**TASK DESCRIPTION**.
When you print the records below, keep every word exact and leave out the images.

LISTED ENTRIES Start Marker

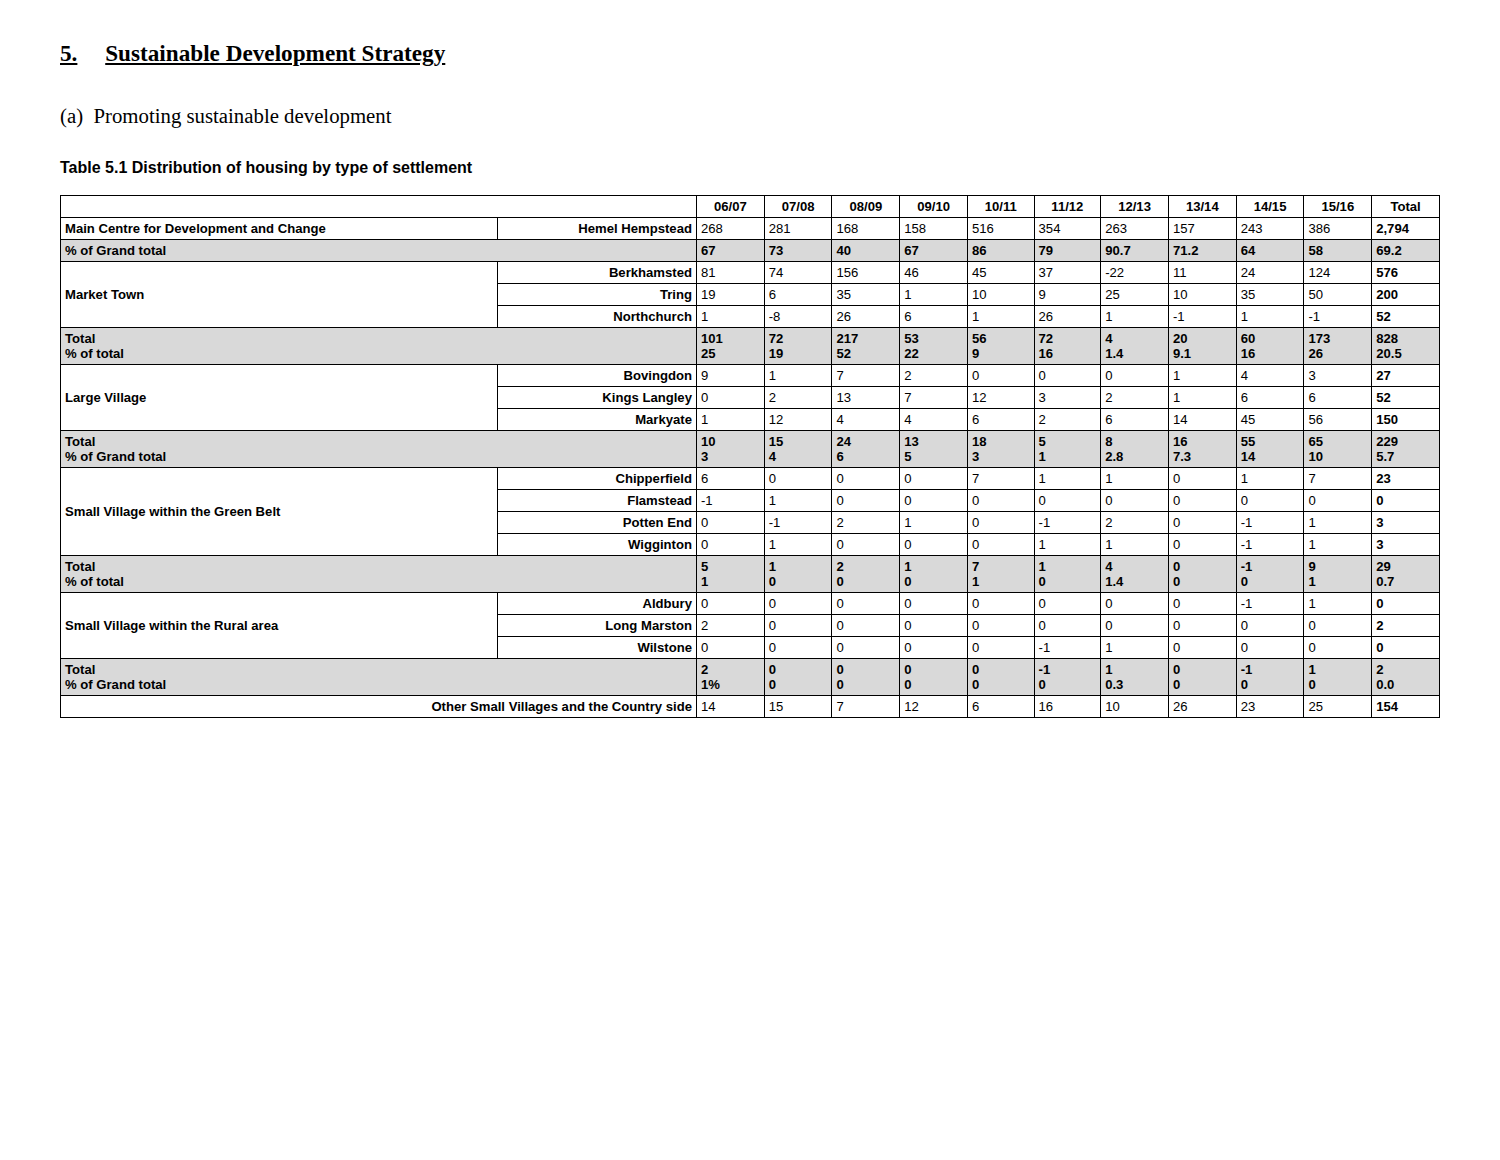5. Sustainable Development Strategy
(a) Promoting sustainable development
Table 5.1 Distribution of housing by type of settlement
| | 06/07 | 07/08 | 08/09 | 09/10 | 10/11 | 11/12 | 12/13 | 13/14 | 14/15 | 15/16 | Total |
| --- | --- | --- | --- | --- | --- | --- | --- | --- | --- | --- | --- |
| Main Centre for Development and Change | Hemel Hempstead | 268 | 281 | 168 | 158 | 516 | 354 | 263 | 157 | 243 | 386 | 2,794 |
| % of Grand total | 67 | 73 | 40 | 67 | 86 | 79 | 90.7 | 71.2 | 64 | 58 | 69.2 |
| Market Town | Berkhamsted | 81 | 74 | 156 | 46 | 45 | 37 | -22 | 11 | 24 | 124 | 576 |
| Tring | 19 | 6 | 35 | 1 | 10 | 9 | 25 | 10 | 35 | 50 | 200 |
| Northchurch | 1 | -8 | 26 | 6 | 1 | 26 | 1 | -1 | 1 | -1 | 52 |
| Total % of total | 101 25 | 72 19 | 217 52 | 53 22 | 56 9 | 72 16 | 4 1.4 | 20 9.1 | 60 16 | 173 26 | 828 20.5 |
| Large Village | Bovingdon | 9 | 1 | 7 | 2 | 0 | 0 | 0 | 1 | 4 | 3 | 27 |
| Kings Langley | 0 | 2 | 13 | 7 | 12 | 3 | 2 | 1 | 6 | 6 | 52 |
| Markyate | 1 | 12 | 4 | 4 | 6 | 2 | 6 | 14 | 45 | 56 | 150 |
| Total % of Grand total | 10 3 | 15 4 | 24 6 | 13 5 | 18 3 | 5 1 | 8 2.8 | 16 7.3 | 55 14 | 65 10 | 229 5.7 |
| Small Village within the Green Belt | Chipperfield | 6 | 0 | 0 | 0 | 7 | 1 | 1 | 0 | 1 | 7 | 23 |
| Flamstead | -1 | 1 | 0 | 0 | 0 | 0 | 0 | 0 | 0 | 0 | 0 |
| Potten End | 0 | -1 | 2 | 1 | 0 | -1 | 2 | 0 | -1 | 1 | 3 |
| Wigginton | 0 | 1 | 0 | 0 | 0 | 1 | 1 | 0 | -1 | 1 | 3 |
| Total % of total | 5 1 | 1 0 | 2 0 | 1 0 | 7 1 | 1 0 | 4 1.4 | 0 0 | -1 0 | 9 1 | 29 0.7 |
| Small Village within the Rural area | Aldbury | 0 | 0 | 0 | 0 | 0 | 0 | 0 | 0 | -1 | 1 | 0 |
| Long Marston | 2 | 0 | 0 | 0 | 0 | 0 | 0 | 0 | 0 | 0 | 2 |
| Wilstone | 0 | 0 | 0 | 0 | 0 | -1 | 1 | 0 | 0 | 0 | 0 |
| Total % of Grand total | 2 1% | 0 0 | 0 0 | 0 0 | 0 0 | -1 0 | 1 0.3 | 0 0 | -1 0 | 1 0 | 2 0.0 |
| Other Small Villages and the Country side | 14 | 15 | 7 | 12 | 6 | 16 | 10 | 26 | 23 | 25 | 154 |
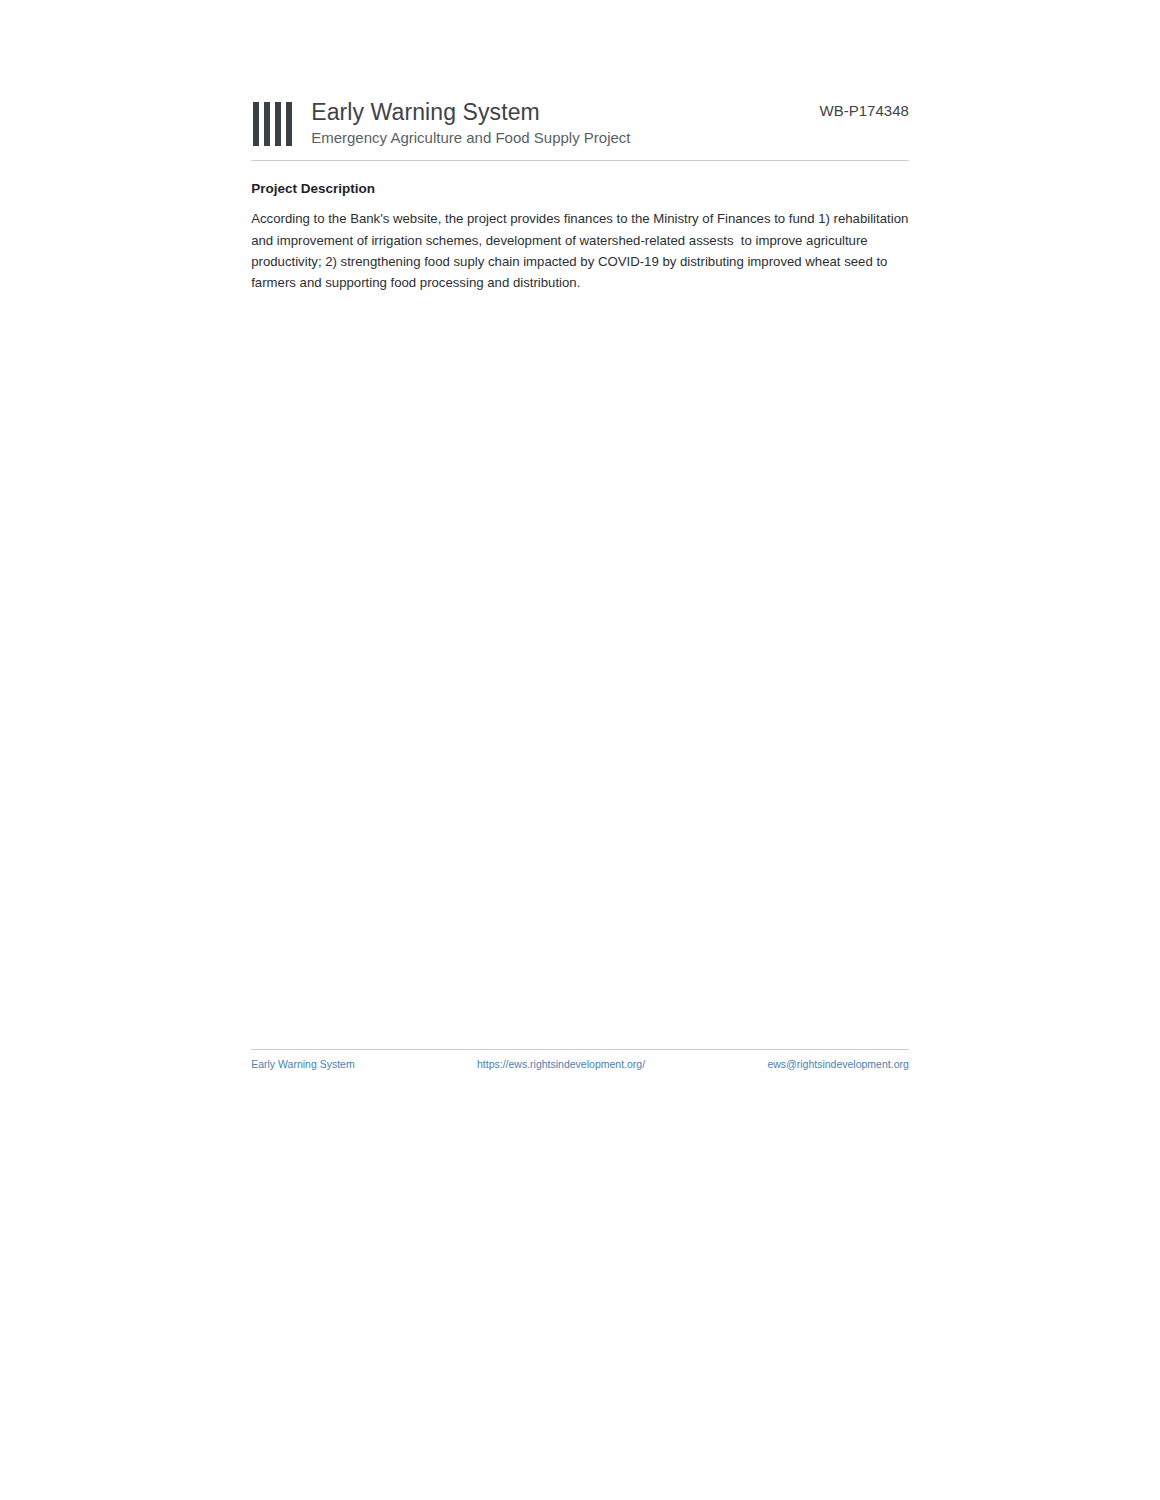Early Warning System
Emergency Agriculture and Food Supply Project
WB-P174348
Project Description
According to the Bank's website, the project provides finances to the Ministry of Finances to fund 1) rehabilitation and improvement of irrigation schemes, development of watershed-related assests to improve agriculture productivity; 2) strengthening food suply chain impacted by COVID-19 by distributing improved wheat seed to farmers and supporting food processing and distribution.
Early Warning System https://ews.rightsindevelopment.org/ ews@rightsindevelopment.org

LISTED ENTRIES End Marker

**RESPONSE TO THE TASK**.
5. Sustainable Development Strategy
(a) Promoting sustainable development
Table 5.1 Distribution of housing by type of settlement
| | 06/07 | 07/08 | 08/09 | 09/10 | 10/11 | 11/12 | 12/13 | 13/14 | 14/15 | 15/16 | Total |
| --- | --- | --- | --- | --- | --- | --- | --- | --- | --- | --- | --- |
| Main Centre for Development and Change | Hemel Hempstead | 268 | 281 | 168 | 158 | 516 | 354 | 263 | 157 | 243 | 386 | 2,794 |
| % of Grand total | 67 | 73 | 40 | 67 | 86 | 79 | 90.7 | 71.2 | 64 | 58 | 69.2 |
| Market Town | Berkhamsted | 81 | 74 | 156 | 46 | 45 | 37 | -22 | 11 | 24 | 124 | 576 |
| Tring | 19 | 6 | 35 | 1 | 10 | 9 | 25 | 10 | 35 | 50 | 200 |
| Northchurch | 1 | -8 | 26 | 6 | 1 | 26 | 1 | -1 | 1 | -1 | 52 |
| Total % of total | 101 25 | 72 19 | 217 52 | 53 22 | 56 9 | 72 16 | 4 1.4 | 20 9.1 | 60 16 | 173 26 | 828 20.5 |
| Large Village | Bovingdon | 9 | 1 | 7 | 2 | 0 | 0 | 0 | 1 | 4 | 3 | 27 |
| Kings Langley | 0 | 2 | 13 | 7 | 12 | 3 | 2 | 1 | 6 | 6 | 52 |
| Markyate | 1 | 12 | 4 | 4 | 6 | 2 | 6 | 14 | 45 | 56 | 150 |
| Total % of Grand total | 10 3 | 15 4 | 24 6 | 13 5 | 18 3 | 5 1 | 8 2.8 | 16 7.3 | 55 14 | 65 10 | 229 5.7 |
| Small Village within the Green Belt | Chipperfield | 6 | 0 | 0 | 0 | 7 | 1 | 1 | 0 | 1 | 7 | 23 |
| Flamstead | -1 | 1 | 0 | 0 | 0 | 0 | 0 | 0 | 0 | 0 | 0 |
| Potten End | 0 | -1 | 2 | 1 | 0 | -1 | 2 | 0 | -1 | 1 | 3 |
| Wigginton | 0 | 1 | 0 | 0 | 0 | 1 | 1 | 0 | -1 | 1 | 3 |
| Total % of total | 5 1 | 1 0 | 2 0 | 1 0 | 7 1 | 1 0 | 4 1.4 | 0 0 | -1 0 | 9 1 | 29 0.7 |
| Small Village within the Rural area | Aldbury | 0 | 0 | 0 | 0 | 0 | 0 | 0 | 0 | -1 | 1 | 0 |
| Long Marston | 2 | 0 | 0 | 0 | 0 | 0 | 0 | 0 | 0 | 0 | 2 |
| Wilstone | 0 | 0 | 0 | 0 | 0 | -1 | 1 | 0 | 0 | 0 | 0 |
| Total % of Grand total | 2 1% | 0 0 | 0 0 | 0 0 | 0 0 | -1 0 | 1 0.3 | 0 0 | -1 0 | 1 0 | 2 0.0 |
| Other Small Villages and the Country side | 14 | 15 | 7 | 12 | 6 | 16 | 10 | 26 | 23 | 25 | 154 |
Early Warning System
Emergency Agriculture and Food Supply Project
WB-P174348
Project Description
According to the Bank's website, the project provides finances to the Ministry of Finances to fund 1) rehabilitation and improvement of irrigation schemes, development of watershed-related assests to improve agriculture productivity; 2) strengthening food suply chain impacted by COVID-19 by distributing improved wheat seed to farmers and supporting food processing and distribution.
Early Warning System https://ews.rightsindevelopment.org/ ews@rightsindevelopment.org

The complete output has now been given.